* **Problem statement**
The line with "Look at (209, 735)" marks where to begin. Please copy it and each line after it to the end of the records below, exactly.

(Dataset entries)
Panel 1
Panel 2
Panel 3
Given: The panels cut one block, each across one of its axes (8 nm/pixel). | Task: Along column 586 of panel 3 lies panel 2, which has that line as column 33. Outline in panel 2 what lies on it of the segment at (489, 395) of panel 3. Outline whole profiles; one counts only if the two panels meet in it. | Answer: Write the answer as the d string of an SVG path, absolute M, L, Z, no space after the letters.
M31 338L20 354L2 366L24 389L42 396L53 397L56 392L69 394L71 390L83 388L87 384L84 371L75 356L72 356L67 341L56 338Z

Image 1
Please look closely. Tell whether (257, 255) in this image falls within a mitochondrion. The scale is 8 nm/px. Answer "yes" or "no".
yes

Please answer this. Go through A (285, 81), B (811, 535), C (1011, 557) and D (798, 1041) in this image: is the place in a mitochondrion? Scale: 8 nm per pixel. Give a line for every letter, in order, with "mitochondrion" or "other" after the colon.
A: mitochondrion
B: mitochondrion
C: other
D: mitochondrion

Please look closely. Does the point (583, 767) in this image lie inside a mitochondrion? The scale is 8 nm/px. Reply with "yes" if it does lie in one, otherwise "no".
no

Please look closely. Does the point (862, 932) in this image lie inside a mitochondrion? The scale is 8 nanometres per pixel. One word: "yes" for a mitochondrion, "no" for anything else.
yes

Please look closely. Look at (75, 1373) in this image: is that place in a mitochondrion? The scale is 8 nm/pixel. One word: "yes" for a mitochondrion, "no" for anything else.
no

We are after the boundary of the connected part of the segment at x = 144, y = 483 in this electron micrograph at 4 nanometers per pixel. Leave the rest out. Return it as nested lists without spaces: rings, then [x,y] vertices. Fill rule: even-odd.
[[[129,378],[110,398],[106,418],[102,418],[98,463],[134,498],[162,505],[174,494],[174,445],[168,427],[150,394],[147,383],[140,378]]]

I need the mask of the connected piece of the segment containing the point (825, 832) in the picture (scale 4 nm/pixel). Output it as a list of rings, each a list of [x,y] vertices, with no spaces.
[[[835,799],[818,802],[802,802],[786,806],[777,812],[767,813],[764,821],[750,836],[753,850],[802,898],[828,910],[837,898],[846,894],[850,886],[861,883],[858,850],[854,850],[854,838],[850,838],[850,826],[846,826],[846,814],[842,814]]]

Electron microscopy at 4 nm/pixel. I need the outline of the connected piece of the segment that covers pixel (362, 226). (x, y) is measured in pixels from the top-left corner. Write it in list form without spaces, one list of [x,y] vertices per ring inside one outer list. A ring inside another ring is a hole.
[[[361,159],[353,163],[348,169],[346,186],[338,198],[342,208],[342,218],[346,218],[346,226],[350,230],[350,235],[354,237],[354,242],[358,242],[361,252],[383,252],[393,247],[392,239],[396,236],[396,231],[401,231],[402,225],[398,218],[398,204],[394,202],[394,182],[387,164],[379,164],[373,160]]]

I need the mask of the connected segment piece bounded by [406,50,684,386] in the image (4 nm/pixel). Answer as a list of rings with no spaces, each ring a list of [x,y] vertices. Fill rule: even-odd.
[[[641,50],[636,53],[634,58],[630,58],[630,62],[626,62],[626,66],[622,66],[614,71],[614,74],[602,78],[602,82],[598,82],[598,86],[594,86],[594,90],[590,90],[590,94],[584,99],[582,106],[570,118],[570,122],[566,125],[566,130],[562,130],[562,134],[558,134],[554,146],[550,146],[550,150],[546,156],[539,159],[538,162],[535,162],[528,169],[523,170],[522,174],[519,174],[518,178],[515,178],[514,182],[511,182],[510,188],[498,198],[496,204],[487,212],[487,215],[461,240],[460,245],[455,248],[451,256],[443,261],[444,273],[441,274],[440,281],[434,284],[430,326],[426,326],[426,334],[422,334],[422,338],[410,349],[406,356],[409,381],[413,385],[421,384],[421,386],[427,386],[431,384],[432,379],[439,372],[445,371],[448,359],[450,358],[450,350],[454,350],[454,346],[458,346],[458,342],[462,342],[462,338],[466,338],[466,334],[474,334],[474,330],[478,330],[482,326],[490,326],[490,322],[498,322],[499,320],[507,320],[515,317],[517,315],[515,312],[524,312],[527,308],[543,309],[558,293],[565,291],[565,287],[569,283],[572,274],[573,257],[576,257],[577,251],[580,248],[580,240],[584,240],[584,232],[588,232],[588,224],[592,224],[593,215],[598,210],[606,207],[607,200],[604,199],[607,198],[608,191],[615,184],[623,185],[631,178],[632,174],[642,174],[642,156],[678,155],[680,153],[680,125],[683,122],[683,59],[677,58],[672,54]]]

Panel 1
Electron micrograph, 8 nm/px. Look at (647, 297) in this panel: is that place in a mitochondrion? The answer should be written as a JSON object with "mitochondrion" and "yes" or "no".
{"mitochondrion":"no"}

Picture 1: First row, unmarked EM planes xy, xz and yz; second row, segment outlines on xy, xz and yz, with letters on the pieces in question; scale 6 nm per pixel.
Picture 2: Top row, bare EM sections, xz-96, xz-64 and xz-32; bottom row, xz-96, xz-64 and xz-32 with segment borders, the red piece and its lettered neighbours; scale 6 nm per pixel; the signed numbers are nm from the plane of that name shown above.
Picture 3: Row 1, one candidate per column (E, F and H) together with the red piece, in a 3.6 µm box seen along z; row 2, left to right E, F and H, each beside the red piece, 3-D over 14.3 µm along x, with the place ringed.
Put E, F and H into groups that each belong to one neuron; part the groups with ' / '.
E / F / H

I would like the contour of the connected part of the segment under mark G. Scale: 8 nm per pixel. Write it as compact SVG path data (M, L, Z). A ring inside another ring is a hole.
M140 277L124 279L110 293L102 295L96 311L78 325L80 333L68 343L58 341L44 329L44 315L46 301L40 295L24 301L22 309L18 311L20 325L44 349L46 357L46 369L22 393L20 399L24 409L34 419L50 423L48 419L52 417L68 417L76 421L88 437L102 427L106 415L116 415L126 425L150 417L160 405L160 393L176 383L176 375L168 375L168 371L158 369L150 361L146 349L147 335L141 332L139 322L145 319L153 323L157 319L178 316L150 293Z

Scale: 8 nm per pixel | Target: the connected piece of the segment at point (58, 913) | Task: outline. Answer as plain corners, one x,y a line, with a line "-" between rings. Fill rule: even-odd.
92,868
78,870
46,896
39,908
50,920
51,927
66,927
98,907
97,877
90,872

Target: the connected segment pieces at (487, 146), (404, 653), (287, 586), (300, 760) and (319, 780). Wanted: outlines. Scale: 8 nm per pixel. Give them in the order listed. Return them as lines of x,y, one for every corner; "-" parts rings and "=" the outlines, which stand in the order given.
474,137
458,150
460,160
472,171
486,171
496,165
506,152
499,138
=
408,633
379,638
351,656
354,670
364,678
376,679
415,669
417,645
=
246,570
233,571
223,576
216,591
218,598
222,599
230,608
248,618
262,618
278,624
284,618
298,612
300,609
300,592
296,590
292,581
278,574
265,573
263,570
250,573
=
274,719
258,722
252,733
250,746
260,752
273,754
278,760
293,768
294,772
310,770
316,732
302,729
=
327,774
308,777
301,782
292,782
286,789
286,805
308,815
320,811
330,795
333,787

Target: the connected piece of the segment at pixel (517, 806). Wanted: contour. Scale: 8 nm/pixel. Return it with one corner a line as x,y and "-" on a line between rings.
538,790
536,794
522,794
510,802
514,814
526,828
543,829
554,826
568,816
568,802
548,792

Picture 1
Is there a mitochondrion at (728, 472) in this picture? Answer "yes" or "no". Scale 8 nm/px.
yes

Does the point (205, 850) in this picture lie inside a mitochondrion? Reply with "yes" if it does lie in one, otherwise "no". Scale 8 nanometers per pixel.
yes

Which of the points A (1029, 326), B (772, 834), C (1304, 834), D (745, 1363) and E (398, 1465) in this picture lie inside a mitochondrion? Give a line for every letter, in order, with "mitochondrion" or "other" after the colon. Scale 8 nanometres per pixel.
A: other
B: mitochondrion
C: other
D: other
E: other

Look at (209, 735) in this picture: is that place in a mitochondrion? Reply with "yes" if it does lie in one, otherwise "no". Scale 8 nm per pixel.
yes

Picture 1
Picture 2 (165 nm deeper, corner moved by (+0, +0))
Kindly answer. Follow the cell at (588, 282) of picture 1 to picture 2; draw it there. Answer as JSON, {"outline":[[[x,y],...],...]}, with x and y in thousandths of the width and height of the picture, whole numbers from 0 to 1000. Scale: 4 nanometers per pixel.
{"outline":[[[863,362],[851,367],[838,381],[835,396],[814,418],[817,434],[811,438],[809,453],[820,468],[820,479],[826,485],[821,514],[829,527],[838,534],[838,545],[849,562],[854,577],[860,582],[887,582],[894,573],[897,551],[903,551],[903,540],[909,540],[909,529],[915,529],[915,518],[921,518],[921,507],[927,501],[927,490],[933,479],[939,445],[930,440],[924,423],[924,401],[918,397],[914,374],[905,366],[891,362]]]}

* **Result of the exercise**
Look at (209, 735) in this picture: is that place in a mitochondrion? Reply with "yes" if it does lie in one, otherwise "no". Scale 8 nm per pixel.
yes

Picture 1
Picture 2 (165 nm deeper, corner moved by (+0, +0))
Kindly answer. Follow the cell at (588, 282) of picture 1 to picture 2; draw it there. Answer as JSON, {"outline":[[[x,y],...],...]}, with x and y in thousandths of the width and height of the picture, whole numbers from 0 to 1000. Scale: 4 nanometers per pixel.
{"outline":[[[863,362],[851,367],[838,381],[835,396],[814,418],[817,434],[811,438],[809,453],[820,468],[820,479],[826,485],[821,514],[829,527],[838,534],[838,545],[849,562],[854,577],[860,582],[887,582],[894,573],[897,551],[903,551],[903,540],[909,540],[909,529],[915,529],[915,518],[921,518],[921,507],[927,501],[927,490],[933,479],[939,445],[930,440],[924,423],[924,401],[918,397],[914,374],[905,366],[891,362]]]}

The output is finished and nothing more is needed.